When Patrick Gannon’s seldom-used swimming pool sprang a leak last summer, he considered draining and repairing it. Leaking pools can waste a lot of water—an inch-a-day leak in a 15-by-30-foot pool can waste 102,000 gallons per year. But as Patrick notes, pools that are in poor repair or little-used also represent an “opportunity for conservation.” In his case, the thought of using 10,000 gallons of drinking water to refill the pool—in the middle of a drought, no less—just didn’t make sense.
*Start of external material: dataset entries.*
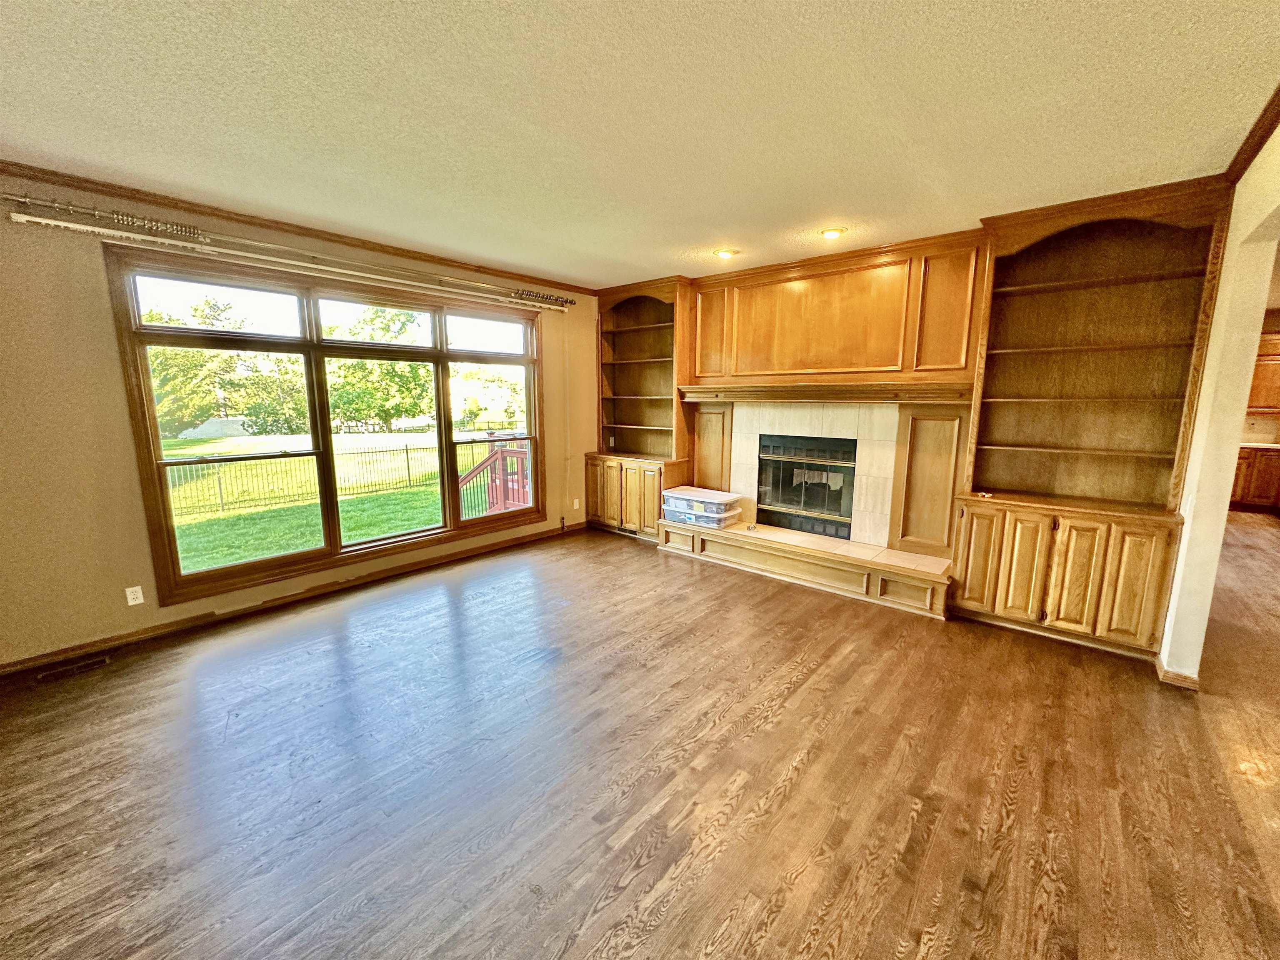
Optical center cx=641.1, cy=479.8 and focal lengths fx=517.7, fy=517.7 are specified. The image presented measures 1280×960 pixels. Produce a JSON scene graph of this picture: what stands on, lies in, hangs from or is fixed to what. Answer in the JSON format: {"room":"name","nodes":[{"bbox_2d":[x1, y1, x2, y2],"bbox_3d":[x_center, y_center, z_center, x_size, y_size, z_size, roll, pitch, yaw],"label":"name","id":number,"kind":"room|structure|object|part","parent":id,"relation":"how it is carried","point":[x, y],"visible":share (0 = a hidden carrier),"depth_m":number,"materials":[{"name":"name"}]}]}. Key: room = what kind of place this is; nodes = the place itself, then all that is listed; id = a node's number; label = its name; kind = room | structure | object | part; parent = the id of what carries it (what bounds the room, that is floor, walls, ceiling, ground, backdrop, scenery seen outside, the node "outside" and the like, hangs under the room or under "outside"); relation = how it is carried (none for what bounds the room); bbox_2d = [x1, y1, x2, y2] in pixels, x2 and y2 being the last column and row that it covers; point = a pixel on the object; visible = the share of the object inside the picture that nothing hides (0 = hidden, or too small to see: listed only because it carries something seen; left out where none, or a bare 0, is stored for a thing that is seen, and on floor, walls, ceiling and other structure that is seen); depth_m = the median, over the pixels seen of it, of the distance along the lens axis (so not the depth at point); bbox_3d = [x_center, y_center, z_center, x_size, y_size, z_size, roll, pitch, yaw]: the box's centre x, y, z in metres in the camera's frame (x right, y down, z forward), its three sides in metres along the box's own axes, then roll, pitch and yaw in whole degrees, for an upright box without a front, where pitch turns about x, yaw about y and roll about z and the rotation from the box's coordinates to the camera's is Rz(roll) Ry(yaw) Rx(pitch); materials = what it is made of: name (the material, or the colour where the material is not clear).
{"room":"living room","nodes":[
{"label":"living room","id":0,"kind":"room"},
{"bbox_2d":[0,170,596,669],"bbox_3d":[-2.337,-0.498,4.161,0.177,2.748,6.142,8,12,40],"label":"left wall","id":1,"kind":"structure","parent":0,"point":[112,366],"depth_m":3.05,"materials":[{"name":"paint"}]},
{"bbox_2d":[124,585,144,606],"bbox_3d":[-3.190,0.729,3.256,0.009,0.114,0.069,8,12,40],"label":"wall socket","id":2,"kind":"object","parent":1,"relation":"attached to","point":[131,603],"visible":0.98,"depth_m":3.25,"materials":[{"name":"white plastic"}]},
{"bbox_2d":[2,192,575,309],"bbox_3d":[-2.118,-1.638,3.889,0.156,0.106,3.746,8,12,40],"label":"curtain rod","id":3,"kind":"object","parent":1,"relation":"attached to","point":[27,200],"visible":0.98,"depth_m":3.30,"materials":[{"name":"metal"}]},
{"bbox_2d":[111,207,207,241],"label":"curtain rings","id":4,"kind":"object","parent":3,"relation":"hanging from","point":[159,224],"visible":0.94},
{"bbox_2d":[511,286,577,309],"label":"curtain rings","id":5,"kind":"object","parent":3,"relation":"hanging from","point":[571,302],"visible":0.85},
{"bbox_2d":[0,522,583,678],"bbox_3d":[-2.395,0.845,4.120,0.017,0.093,4.855,8,12,40],"label":"baseboard","id":6,"kind":"structure","parent":1,"relation":"attached to","point":[515,544],"depth_m":3.69,"materials":[{"name":"brown wood"}]},
{"bbox_2d":[0,159,595,295],"bbox_3d":[-2.337,-1.761,3.690,0.060,0.070,5.012,8,12,40],"label":"crown molding","id":7,"kind":"structure","parent":1,"relation":"attached to","point":[1,162],"depth_m":3.39,"materials":[{"name":"brown wood"}]},
{"bbox_2d":[107,242,546,605],"bbox_3d":[-2.107,-0.500,4.441,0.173,2.134,2.988,8,12,40],"label":"window","id":8,"kind":"structure","parent":1,"relation":"in","point":[316,348],"depth_m":3.96,"materials":[{"name":"brown glass"}]},
{"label":"pane","id":9,"kind":"part","parent":8,"relation":"part of","materials":[{"name":"glass"}]},
{"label":"pane","id":10,"kind":"part","parent":8,"relation":"part of","materials":[{"name":"glass"}]},
{"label":"pane","id":11,"kind":"part","parent":8,"relation":"part of","materials":[{"name":"glass"}]},
{"bbox_2d":[572,498,580,510],"bbox_3d":[-0.747,0.282,5.940,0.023,0.123,0.076,8,12,40],"label":"wall outlet","id":12,"kind":"object","parent":1,"relation":"attached to","point":[576,504],"visible":0.99,"depth_m":5.93,"materials":[{"name":"white plastic"}]},
{"bbox_2d":[0,517,1279,959],"bbox_3d":[2.208,1.137,3.050,8.111,0.105,11.702,8,12,40],"label":"floor","id":13,"kind":"structure","parent":0,"point":[793,786],"depth_m":2.13,"materials":[{"name":"brown wood"}]},
{"bbox_2d":[34,652,111,681],"bbox_3d":[-3.264,1.077,2.977,0.116,0.008,0.300,8,12,40],"label":"floor vent","id":14,"kind":"object","parent":13,"relation":"in","point":[86,665],"visible":0.98,"depth_m":2.96,"materials":[{"name":"brown metal"}]},
{"bbox_2d":[587,274,694,539],"bbox_3d":[-0.004,-0.730,5.712,1.178,2.680,0.574,8,12,40],"label":"built-in bookcase","id":15,"kind":"object","parent":13,"relation":"on","point":[671,410],"visible":0.78,"depth_m":5.72,"materials":[{"name":"brown wood"}]},
{"bbox_3d":[-0.448,0.129,5.805,0.375,0.744,0.069,8,12,40],"label":"cabinet door","id":16,"kind":"part","parent":15,"relation":"part of","materials":[{"name":"brown wood"}]},
{"bbox_2d":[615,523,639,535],"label":"vent","id":17,"kind":"object","parent":15,"relation":"in","point":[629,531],"visible":0.74,"depth_m":5.84,"materials":[{"name":"metal"}]},
{"bbox_3d":[0.089,0.231,5.371,0.364,0.724,0.111,8,12,40],"label":"cabinet door","id":18,"kind":"part","parent":15,"relation":"part of","materials":[{"name":"brown wood"}]},
{"bbox_2d":[653,516,952,618],"bbox_3d":[1.345,0.666,4.704,2.793,0.278,0.687,8,12,40],"label":"hearth","id":19,"kind":"object","parent":13,"relation":"on","point":[666,528],"visible":0.94,"depth_m":4.28,"materials":[{"name":"wood"}]},
{"bbox_2d":[661,501,741,528],"bbox_3d":[0.637,0.323,5.223,0.700,0.155,0.450,8,12,40],"label":"storage bin","id":20,"kind":"object","parent":19,"relation":"on","point":[687,517],"visible":0.54,"depth_m":5.05,"materials":[{"name":"clear plastic"}]},
{"bbox_2d":[662,485,743,514],"bbox_3d":[0.609,0.247,5.132,0.738,0.248,0.440,8,12,40],"label":"plastic storage bin","id":21,"kind":"object","parent":20,"relation":"on","point":[719,496],"visible":0.94,"depth_m":4.97,"materials":[{"name":"clear plastic"}]},
{"bbox_2d":[952,175,1231,661],"bbox_3d":[2.783,-0.342,3.329,1.150,2.741,0.558,8,12,40],"label":"built-in bookcase","id":22,"kind":"object","parent":13,"relation":"on","point":[981,412],"visible":0.94,"depth_m":3.32,"materials":[{"name":"brown wood"}]},
{"bbox_3d":[2.267,0.530,3.509,0.279,0.722,0.075,8,12,40],"label":"cabinet door","id":23,"kind":"part","parent":22,"relation":"part of","materials":[{"name":"wood"}]},
{"bbox_2d":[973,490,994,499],"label":"small object","id":24,"kind":"object","parent":22,"relation":"on","point":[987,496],"visible":0.99,"depth_m":3.57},
{"bbox_3d":[2.428,0.569,3.363,0.257,0.717,0.088,8,12,40],"label":"cabinet door","id":25,"kind":"part","parent":22,"relation":"part of","materials":[{"name":"wood"}]},
{"bbox_3d":[2.649,0.591,3.196,0.265,0.714,0.103,8,12,40],"label":"cabinet door","id":26,"kind":"part","parent":22,"relation":"part of","materials":[{"name":"brown wood"}]},
{"bbox_3d":[2.856,0.608,3.011,0.240,0.721,0.085,8,12,40],"label":"door","id":27,"kind":"part","parent":22,"relation":"part of","materials":[{"name":"brown wood"}]},
{"bbox_2d":[1229,443,1279,511],"bbox_3d":[8.580,-0.014,7.115,1.513,0.883,0.631,8,12,40],"label":"kitchen base cabinet","id":28,"kind":"object","parent":13,"relation":"on","point":[1252,477],"visible":0.51,"depth_m":6.96,"materials":[{"name":"brown wood"}]},
{"bbox_2d":[1238,440,1279,449],"bbox_3d":[8.799,-0.448,6.972,2.225,0.044,0.696,8,12,40],"label":"countertop","id":29,"kind":"structure","parent":28,"relation":"on","point":[1270,445],"depth_m":7.00,"materials":[{"name":"white stone"}]},
{"bbox_2d":[0,0,1279,289],"bbox_3d":[0.261,-1.524,1.868,6.815,0.114,7.485,8,12,40],"label":"ceiling","id":30,"kind":"structure","parent":0,"point":[568,270],"depth_m":2.13,"materials":[{"name":"paint"}]},
{"bbox_2d":[713,247,738,259],"bbox_3d":[0.692,-1.868,4.268,0.191,0.046,0.188,8,12,40],"label":"recessed light","id":31,"kind":"object","parent":30,"relation":"in","point":[724,253],"visible":0.99,"depth_m":4.24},
{"bbox_2d":[818,226,846,239],"bbox_3d":[1.374,-1.781,3.738,0.188,0.045,0.184,8,12,40],"label":"recessed light","id":32,"kind":"object","parent":30,"relation":"in","point":[833,232],"visible":0.99,"depth_m":3.71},
{"bbox_2d":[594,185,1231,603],"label":"back wall","id":33,"kind":"structure","parent":0,"point":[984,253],"depth_m":4.15,"materials":[{"name":"brown wood"}]},
{"bbox_2d":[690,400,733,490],"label":"wood panel","id":34,"kind":"object","parent":33,"relation":"attached to","point":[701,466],"visible":0.66,"depth_m":5.43,"materials":[{"name":"brown wood"}]},
{"bbox_2d":[730,399,901,544],"bbox_3d":[1.572,-0.096,4.834,1.342,1.219,0.118,8,12,40],"label":"tile surround","id":35,"kind":"object","parent":33,"relation":"attached to","point":[756,461],"visible":0.82,"depth_m":4.61,"materials":[{"name":"beige tile"}]},
{"bbox_2d":[755,433,857,537],"bbox_3d":[1.645,0.014,4.975,0.939,0.866,0.487,8,12,40],"label":"fireplace","id":36,"kind":"object","parent":35,"relation":"in","point":[830,512],"visible":0.89,"depth_m":4.86,"materials":[{"name":"black glass"}]},
{"bbox_2d":[679,377,975,403],"bbox_3d":[1.439,-0.779,4.564,2.462,0.129,0.377,8,12,40],"label":"mantel shelf","id":37,"kind":"object","parent":33,"relation":"attached to","point":[727,396],"visible":0.98,"depth_m":4.26,"materials":[{"name":"brown wood"}]},
{"bbox_2d":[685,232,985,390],"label":"wood paneling","id":38,"kind":"object","parent":33,"relation":"attached to","point":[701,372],"visible":0.98,"depth_m":4.26,"materials":[{"name":"brown wood"}]},
{"bbox_2d":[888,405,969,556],"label":"wood panel","id":39,"kind":"object","parent":33,"relation":"attached to","point":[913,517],"visible":0.82,"depth_m":4.12,"materials":[{"name":"brown wood"}]},
{"bbox_2d":[1159,115,1279,684],"bbox_3d":[1.922,-0.024,1.326,0.158,2.751,5.026,8,12,40],"label":"right wall","id":40,"kind":"structure","parent":0,"point":[1180,563],"depth_m":2.62,"materials":[{"name":"paint"}]},
{"bbox_2d":[1153,656,1200,691],"bbox_3d":[2.996,1.067,2.897,0.191,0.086,0.429,8,12,40],"label":"baseboard","id":41,"kind":"structure","parent":40,"relation":"attached to","point":[1170,673],"depth_m":2.80,"materials":[{"name":"brown wood"}]},
{"bbox_2d":[1221,84,1279,184],"bbox_3d":[1.648,-1.321,1.034,0.080,0.072,4.582,8,12,40],"label":"crown molding","id":42,"kind":"structure","parent":40,"relation":"attached to","point":[1260,143],"depth_m":2.34,"materials":[{"name":"brown wood"}]},
{"bbox_2d":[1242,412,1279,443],"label":"backsplash","id":43,"kind":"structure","parent":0,"point":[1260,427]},
{"bbox_2d":[1245,333,1279,413],"bbox_3d":[8.599,-1.403,7.035,1.096,1.107,0.382,8,12,40],"label":"upper cabinet","id":44,"kind":"object","parent":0,"point":[1254,393],"visible":0.66,"depth_m":6.96,"materials":[{"name":"brown wood"}]},
{"label":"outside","id":45,"kind":"structure","parent":0,"visible":0},
{"bbox_2d":[161,427,497,572],"label":"lawn","id":46,"kind":"structure","parent":45,"point":[213,560],"materials":[{"name":"green plant"}]},
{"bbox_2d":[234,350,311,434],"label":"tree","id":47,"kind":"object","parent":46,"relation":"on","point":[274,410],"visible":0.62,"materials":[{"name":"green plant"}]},
{"bbox_2d":[167,435,515,515],"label":"metal fence","id":48,"kind":"object","parent":46,"relation":"on","point":[406,450],"visible":0.58,"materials":[{"name":"black metal"}]},
{"bbox_2d":[325,307,431,431],"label":"tree","id":49,"kind":"object","parent":46,"relation":"on","point":[361,369],"visible":0.82,"materials":[{"name":"green plant"}]},
{"label":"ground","id":50,"kind":"structure","parent":45,"visible":0},
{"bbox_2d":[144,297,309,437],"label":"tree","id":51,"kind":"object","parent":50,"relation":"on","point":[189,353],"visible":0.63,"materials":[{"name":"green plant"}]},
{"bbox_2d":[456,440,532,518],"bbox_3d":[-1.758,0.259,7.220,1.899,1.675,1.922,8,12,40],"label":"deck railing","id":52,"kind":"object","parent":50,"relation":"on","point":[499,463],"visible":0.44,"depth_m":7.03,"materials":[{"name":"wood"}]}
]}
At the same time, he recognized that an empty pool accumulating leaves and other debris is an eyesore. The final straw came one morning when he found a skunk sleeping in the deep end. In a moment of inspiration, he decided to repurpose the pool into an outdoor art exhibit.
Along with his sons, Patrick, a psychologist and oil painter, transformed the plaster surface of the pool into a three-dimensional canvas. The project turned out to be a great way to, as Patrick says, “kill three birds with one stone”: Save water, fulfill a long-term goal to paint an outdoor mural, and explore the California drought and the broader issue of global climate change through the medium of art. The title of the piece, “397 + Rising,” references the amount of carbon in the atmosphere in parts per million, a key measurement of climate change.
The mural depicts how we are dependent on the earth, and how the choices we make about water and energy shape the future of our planet. For Patrick, “flipping” a private pool from a “symbol of water extravagance” to a “message of water conservation” was a choice that “seemed timely in both a personal and planetary way.”